In 2013, 10 per cent of the remote controls shipped with major home consumer equipment will be RF-enabled. Over the next five years there will be a major surge in RF (radio frequency) technology adoption for remote controls as vendors look to differentiate their products, and/or drive growth in smart home services. While at the same time RF solutions continue to fall in price, implementations become more simplified and lower powers are achieved.
“RF technology has been considered for use in remote controls for many years but its adoption has been limited by a lack of perceived need among device vendors and prohibitive increases in associated costs when compared to IR solutions,” according to Peter Cooney, practice director. “However, over the last five years there has been an upswing in technology development and a rise in the need to make home consumer devices smart that has led to resurgence in using RF.”
Initially proprietary RF technology was used but equipment vendors have been quick to understand the benefits of using a standardised RF technology in remote control design. Three main interoperable standards are seeing adoption: Bluetooth, Wi-Fi, and ZigBee RF4CE. Each technology is seeing use in certain sections of the market with vendors choosing to implement a particular technology due to its individual strengths, be it ultra-low power, high bandwidth, or another important feature.

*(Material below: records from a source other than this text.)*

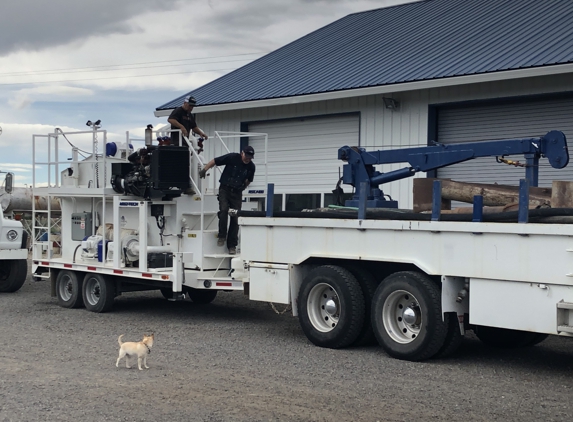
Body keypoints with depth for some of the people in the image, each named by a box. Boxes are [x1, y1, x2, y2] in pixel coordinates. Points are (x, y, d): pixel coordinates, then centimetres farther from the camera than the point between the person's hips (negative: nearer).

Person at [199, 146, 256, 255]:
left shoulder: (251, 166, -1)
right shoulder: (232, 157, -11)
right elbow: (214, 161, -4)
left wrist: (242, 187, 6)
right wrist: (204, 169, -14)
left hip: (237, 192, 3)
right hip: (225, 189, -3)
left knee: (235, 219, -1)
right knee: (223, 210, -24)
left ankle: (232, 245, 6)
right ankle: (222, 236, -5)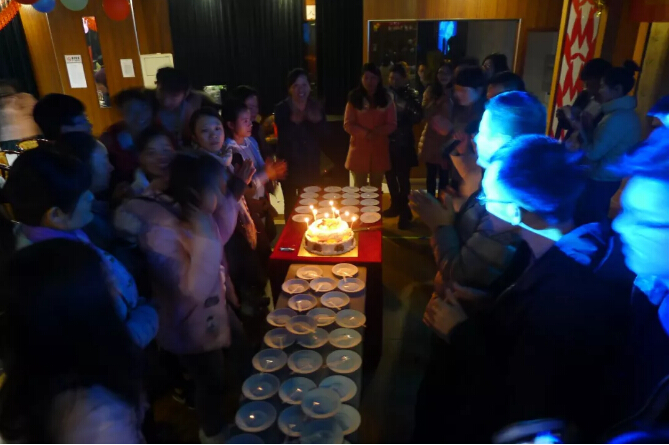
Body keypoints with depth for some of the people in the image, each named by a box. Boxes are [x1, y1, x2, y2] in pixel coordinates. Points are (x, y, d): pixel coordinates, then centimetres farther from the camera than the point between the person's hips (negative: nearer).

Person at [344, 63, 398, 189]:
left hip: (379, 150, 2)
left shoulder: (386, 99, 5)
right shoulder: (354, 98, 1)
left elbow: (392, 125, 1)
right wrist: (365, 133, -19)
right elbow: (348, 125, -3)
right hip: (359, 150, -1)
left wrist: (376, 132, -17)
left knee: (376, 189, 9)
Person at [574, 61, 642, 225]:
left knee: (584, 224, -1)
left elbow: (593, 153, -20)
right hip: (608, 179, 10)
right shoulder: (626, 114, 11)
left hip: (600, 182, -10)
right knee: (595, 223, 19)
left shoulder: (617, 118, -21)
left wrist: (580, 128, -9)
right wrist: (590, 126, 3)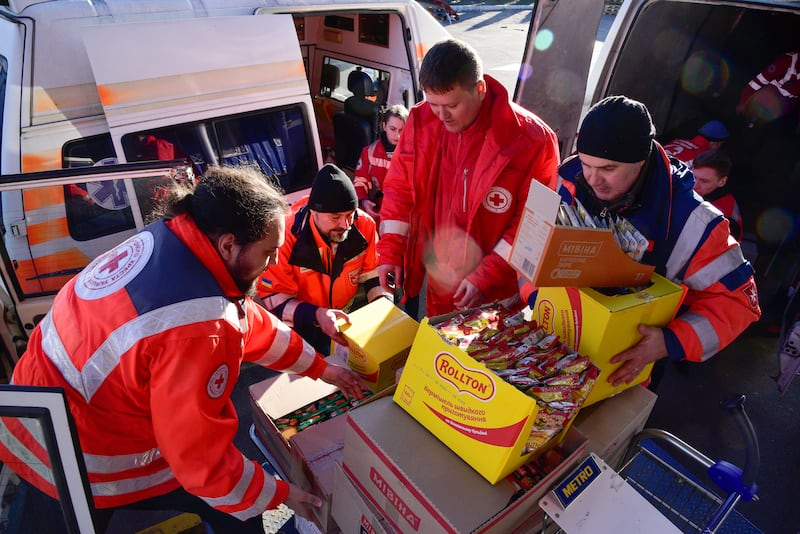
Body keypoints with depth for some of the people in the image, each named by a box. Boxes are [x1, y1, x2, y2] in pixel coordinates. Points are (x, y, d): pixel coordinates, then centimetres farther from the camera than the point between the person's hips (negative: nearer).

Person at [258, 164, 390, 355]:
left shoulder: (364, 225, -18)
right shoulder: (287, 235, -28)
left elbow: (373, 275, -3)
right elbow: (275, 299, -25)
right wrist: (316, 315, -40)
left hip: (344, 319, 3)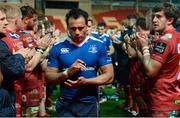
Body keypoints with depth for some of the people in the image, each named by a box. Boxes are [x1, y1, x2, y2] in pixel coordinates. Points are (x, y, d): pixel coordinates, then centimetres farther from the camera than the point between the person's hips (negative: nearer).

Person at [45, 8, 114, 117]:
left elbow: (109, 76, -5)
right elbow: (49, 77, -1)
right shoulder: (58, 48, -2)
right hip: (65, 104, -1)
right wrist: (67, 73, -19)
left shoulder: (99, 46, -3)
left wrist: (86, 81, -20)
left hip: (90, 103, 1)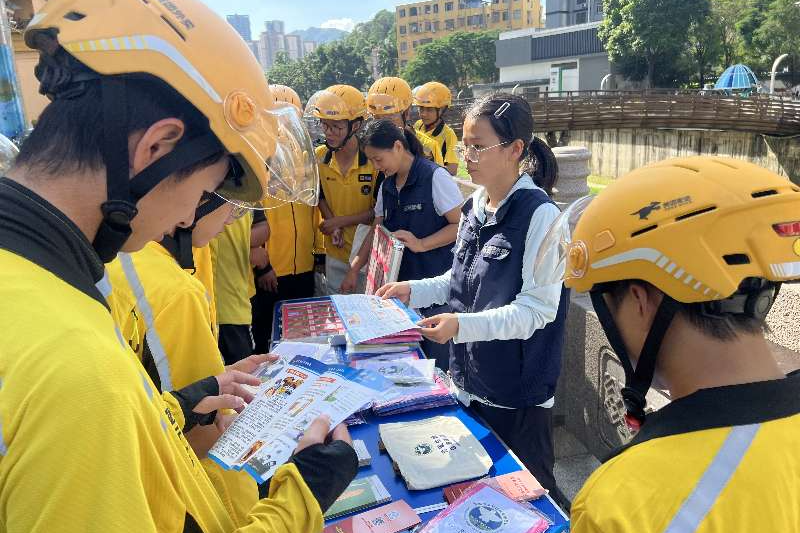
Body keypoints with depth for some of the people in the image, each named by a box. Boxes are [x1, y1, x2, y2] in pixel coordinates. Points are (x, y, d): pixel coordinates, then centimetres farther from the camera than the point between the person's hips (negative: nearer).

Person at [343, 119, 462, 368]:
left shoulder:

Bluetooth and ZigBee have been the most widely used technologies to date and are expected to see significant growth, with increasing competition from Wi-Fi as lower power solutions continue to be developed.
“The remote control market represents a massive growth opportunity for wireless connectivity technology vendors,” added Cooney. “Over 3.2 billion remote controls will be shipped from 2013 to 2018 with flat panel TVs, set-top boxes, DVD/Blu-ray devices and games consoles alone.”